MarineAware
All case studies Marine insurance

Predictive dark-fleet screening for a marine mutual

A top-10 P&I club (anonymized)

Illustrative case study. Client identity is anonymized and figures represent the class of outcome MarineAware targets, not a specific contracted result.

3–6 wks
earlier risk detection vs list-based screening
~80%
of flagged vessels had prior AIS-gap signatures
100%
audit-ready lineage on every score

Challenge

The club faced growing exposure to the sanctioned shadow fleet — vessels that disable AIS, spoof positions and hide behind shell ownership. Screening was reactive: a vessel was flagged only after it appeared on a designation list, by which point cover was already in force.

Approach

We built a behavioural risk score from AIS gap analysis, spoofing signatures, ship-to-ship transfer detection and flag-hopping, then resolved identity across MMSI, IMO number and beneficial owner using Equasis, S&P and Clarksons registries. Ownership-network graph analysis surfaced shell structures, and every score shipped with its data lineage so underwriters and regulators could defend it.

Outcome

Underwriters now receive an explainable risk score at the point of quote, with portfolio-level aggregation of exposure to designated and high-risk tonnage. Screening shifted from reactive to predictive without adding headcount.
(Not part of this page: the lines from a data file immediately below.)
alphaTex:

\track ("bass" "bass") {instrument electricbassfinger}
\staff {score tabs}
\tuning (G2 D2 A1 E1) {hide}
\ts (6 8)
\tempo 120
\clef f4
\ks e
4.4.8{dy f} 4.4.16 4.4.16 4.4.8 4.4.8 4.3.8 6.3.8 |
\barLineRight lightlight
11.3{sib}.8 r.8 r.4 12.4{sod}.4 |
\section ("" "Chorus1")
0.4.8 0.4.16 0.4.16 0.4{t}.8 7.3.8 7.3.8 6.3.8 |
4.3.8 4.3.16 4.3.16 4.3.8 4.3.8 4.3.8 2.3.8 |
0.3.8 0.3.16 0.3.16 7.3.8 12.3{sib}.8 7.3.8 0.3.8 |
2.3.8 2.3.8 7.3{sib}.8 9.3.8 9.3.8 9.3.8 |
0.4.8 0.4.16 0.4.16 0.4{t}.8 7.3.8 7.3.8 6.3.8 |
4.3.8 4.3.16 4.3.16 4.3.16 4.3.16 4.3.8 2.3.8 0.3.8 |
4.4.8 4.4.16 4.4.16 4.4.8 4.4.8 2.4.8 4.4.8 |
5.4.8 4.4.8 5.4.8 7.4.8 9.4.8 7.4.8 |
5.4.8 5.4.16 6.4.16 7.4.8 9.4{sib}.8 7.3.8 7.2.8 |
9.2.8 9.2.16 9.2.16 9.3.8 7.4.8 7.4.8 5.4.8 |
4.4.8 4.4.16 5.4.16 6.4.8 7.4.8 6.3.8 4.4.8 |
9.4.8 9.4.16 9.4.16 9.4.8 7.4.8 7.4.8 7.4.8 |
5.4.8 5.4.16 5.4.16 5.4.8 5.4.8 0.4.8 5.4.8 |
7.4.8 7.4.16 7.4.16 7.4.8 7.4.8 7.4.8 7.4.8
AIS gap & spoofing analysisIdentity resolution (Equasis / S&P / Clarksons)Ownership-network graphsExplainable scoring with data lineage

This engagement is representative of MarineAware’s sanctions and dark-fleet work. Figures are illustrative of the class of outcome we target and are anonymized to protect client confidentiality.

Why behaviour beats blocklists

A sanctioned-vessel list tells you about yesterday’s risk. The shadow fleet’s whole purpose is to stay off those lists for as long as possible — new shells, fresh MMSIs, re-flagging, and carefully timed AIS gaps. Screening that only checks a name against a list is structurally late.

The behavioural approach asks a different question: does this vessel act like one that is hiding something? AIS gaps normalized against expected satellite coverage, impossible kinematics that betray location spoofing, loitering in known transfer zones, and rendezvous with other high-risk tonnage are all signals that precede a designation, not follow it.

Identity is the hard part

An MMSI is mutable and spoofable; an IMO number is stable but not always broadcast honestly. Resolving the real vessel — and the real owner behind it — means record linkage across registries and graph analysis over ownership, management and co-occurrence. That network view is what turns “this ship looks risky” into “this ship sits inside a structure we have seen before.”